Frigate work faces disruption due to strike
Type 31 frigates are being built at Rosyth
Work on the latest Royal Navy frigates will be disrupted after construction contractor Kaefer voted for 12 weeks of all-out strike action at the Rosyth dockyard.
About 100 painters, cleaners, scaffolders and support service staff, will take part in the action from 17 April up to 10 July.
Trade union Unite claims the strike action will directly threaten progress on the Type 31 frigates contract. Members emphatically supported strike action by 98.4% after rejecting a 7.2% pay offer.
Unite general secretary, Sharon Graham, said: “Unite’s members working for Kaefer are determined to secure a fair pay deal.
“Kaefer dragged their feet and then made an unacceptable offer following our members’ emphatic decision to vote for strike action.”
Babcock, which owns the Rosyth yard, was contracted as part of the Royal Navy’s £1.25 billion contract for five Type 31 warships in November 2019.
Bob MacGregor, Unite regional industrial officer, said: “The workforce are prepared to take 12 weeks all-out strike action to get a decent wage rise. Kaefer just simply doesn’t get it. The company first refused to make any offer for months, and then they panicked following the strike vote.”

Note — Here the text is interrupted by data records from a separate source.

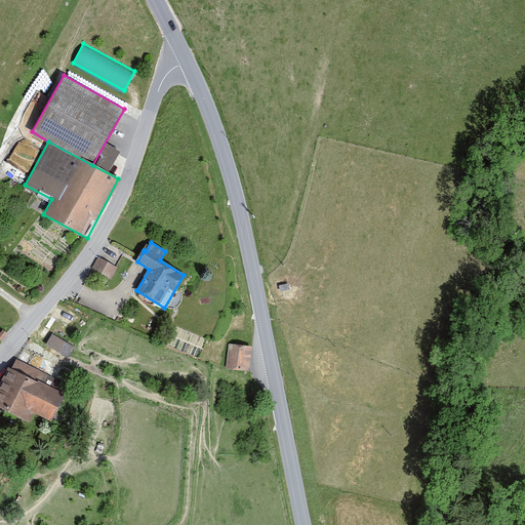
[(116,268),(99,258),(93,269),(111,278),(116,268)]
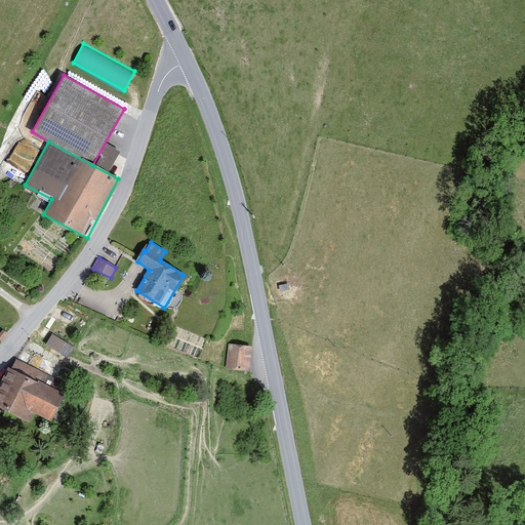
[(74,348),(52,335),(47,345),(69,357),(74,348)]
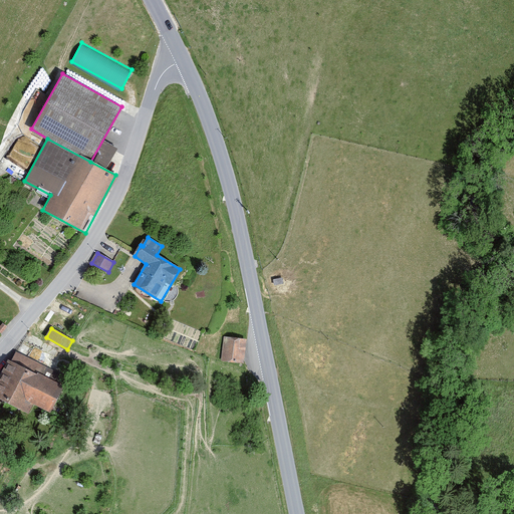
[(245,340),(225,338),(223,360),(243,362),(245,340)]
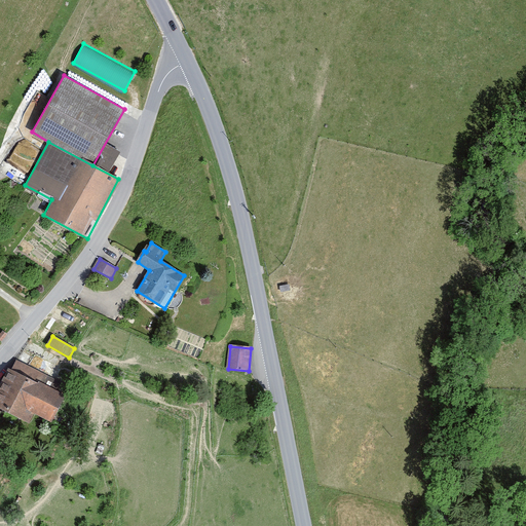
[(11,372),(9,370),(0,387),(0,410),(29,425),(33,416),(51,425),(66,399),(53,392),(59,383),(16,363),(11,372)]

He added: “The imminent strike action will have a knock-on effect for the Type 31 contract, and it will undoubtedly lead to significant delays.”
Oil workers strike
Unite has announced an unprecedented 48-hour stoppage in the offshore sector.
About 1,350 workers across five companies will take strike action to demand a better deal on jobs, pay and conditions.
The trade union predicts the strike action starting on 24 April until 26 April will bring platforms and the offshore installations of major oil and gas operators to a standstill.
Those to be hit include BP, CNRI, EnQuest, Harbour Energy, Ithaca, Shell and Total.